At approximately Apr 07, 2016 - 12:40 BST we were alerted to an outage by our automated monitoring. We immediately started investigating and identified that our primary database was backed up with connections.
Shortly after, at about 12:45 BST we identified the issue was caused by the logs 'logical volume' (disk space) being full.
We then attempted to increase the space allocated to it, but found that the arrangement of the disk didn't allow for this easily. Instead, we opted to curtail the logs with a database command, which we started immediately.
It's usually preferable to restore a primary server if that's possible, rather than failing over to a secondary. Our initial plan was to restore the primary. At this stage, just after we started the operation to curtail the logs, we decided to failover.
However, because of the curtailment operation, the secondary servers had stopped replicating, and we no longer had a synced (or near synced) secondary to failover to. We didn't understand the reason for this at this time, only that a 'normal' failover wasn't possible.

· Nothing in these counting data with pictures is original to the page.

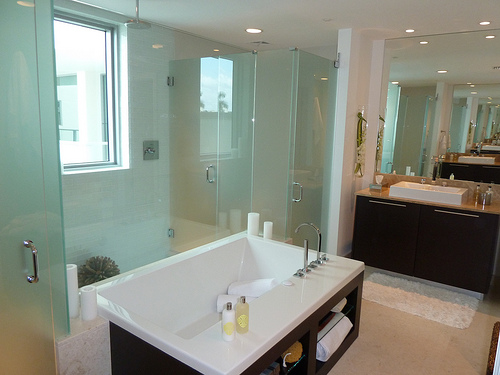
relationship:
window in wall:
[45, 26, 130, 154] [3, 21, 228, 221]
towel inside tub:
[36, 246, 100, 328] [314, 298, 367, 342]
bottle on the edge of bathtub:
[219, 302, 234, 341] [83, 233, 366, 373]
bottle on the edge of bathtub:
[238, 296, 246, 332] [83, 233, 366, 373]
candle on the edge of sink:
[373, 167, 388, 196] [389, 181, 469, 206]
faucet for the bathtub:
[413, 142, 448, 190] [83, 233, 366, 373]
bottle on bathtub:
[191, 287, 261, 359] [83, 233, 366, 373]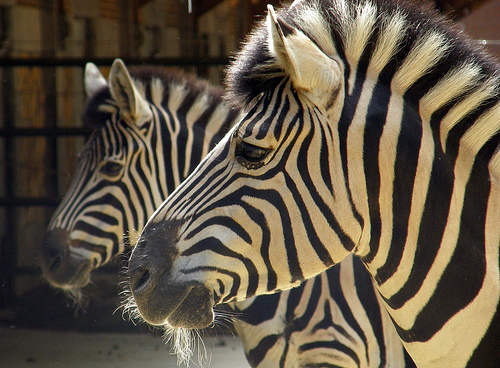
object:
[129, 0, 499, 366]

At approximately 13:20 BST the curtailment operation had completed and we could restore service through the same primary server.
At around 13:50 BST we understood the reason for the secondary server failures, and immediately withdrew service again. From this point, we only had the primary available.
We placed the system into a degraded state, disabled some features, and at approximately 14:51 BST we had restored service.
During the evening, we re-synced the secondary servers from the primary and the cluster was back at capacity.
We know you rely on us for 100% uptime, and we're sorry we let you down here. Rest assured we will learn and adapt because of this incident.